═════ Records for this task
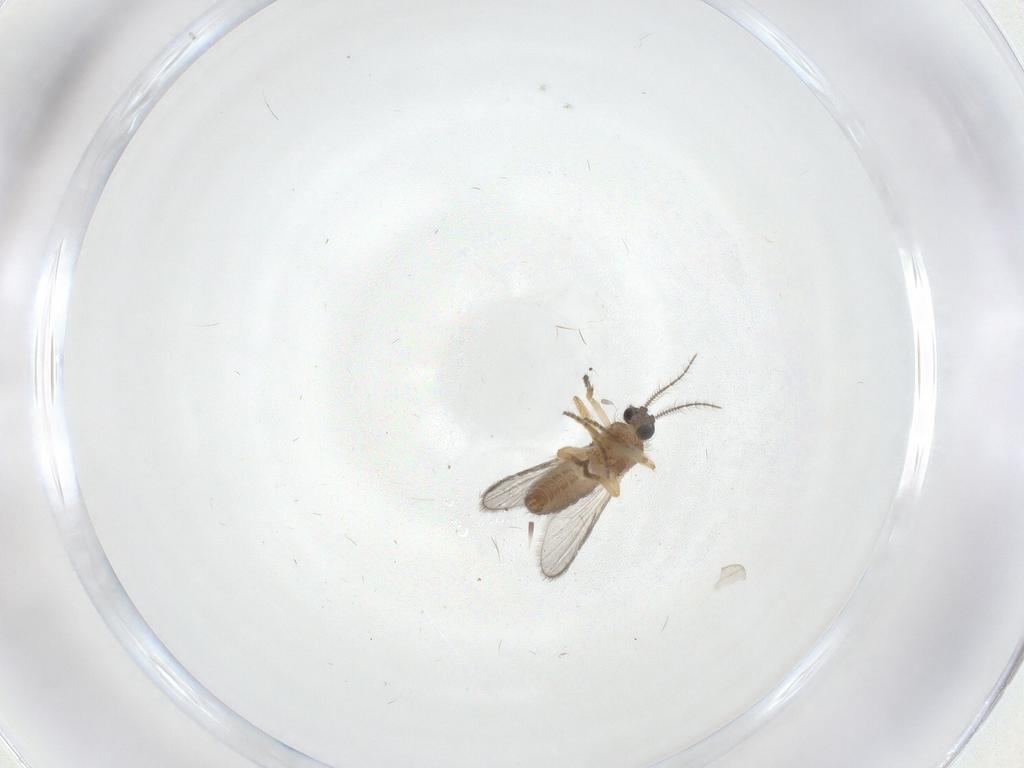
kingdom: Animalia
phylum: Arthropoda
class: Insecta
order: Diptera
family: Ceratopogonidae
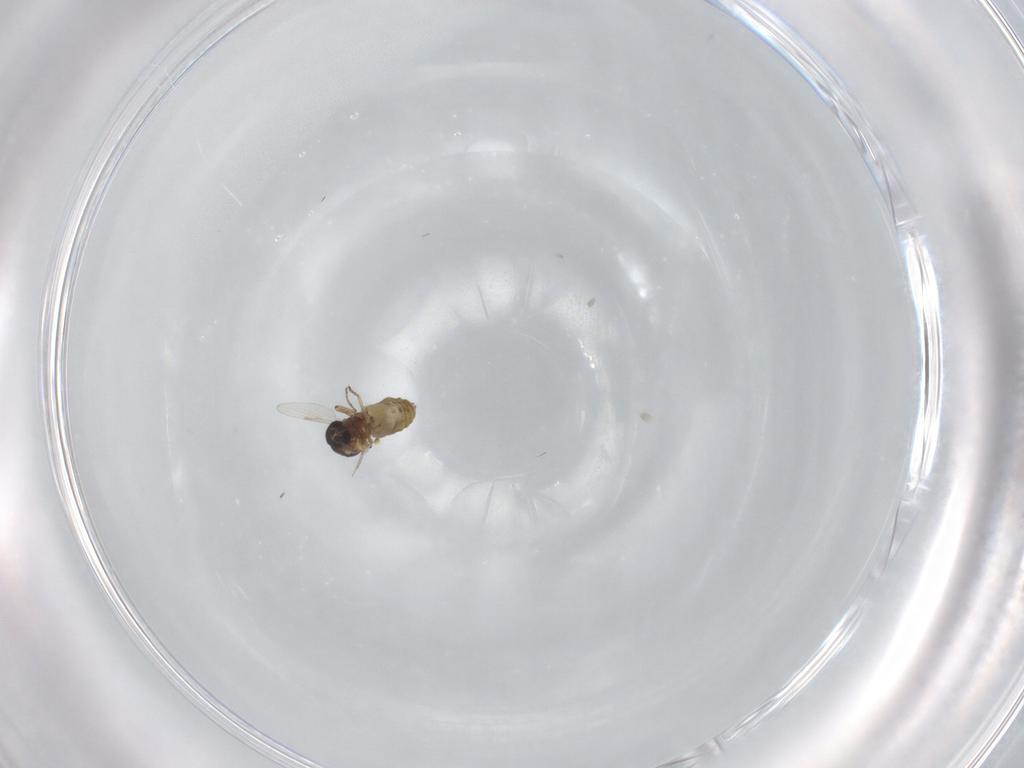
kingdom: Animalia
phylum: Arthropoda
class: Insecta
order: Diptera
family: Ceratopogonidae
══════════
═════ Records for this task
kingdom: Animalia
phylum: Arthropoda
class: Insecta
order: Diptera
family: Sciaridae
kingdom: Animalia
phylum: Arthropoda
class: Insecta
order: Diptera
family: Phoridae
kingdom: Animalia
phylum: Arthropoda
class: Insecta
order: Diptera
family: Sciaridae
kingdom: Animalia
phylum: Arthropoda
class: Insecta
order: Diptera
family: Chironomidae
══════════
**Job**
Copy the records from the line containing "family: Phoridae" through the line containing "family: Chironomidae", both lines included, without changing anything.

**The result**
family: Phoridae
kingdom: Animalia
phylum: Arthropoda
class: Insecta
order: Diptera
family: Sciaridae
kingdom: Animalia
phylum: Arthropoda
class: Insecta
order: Diptera
family: Chironomidae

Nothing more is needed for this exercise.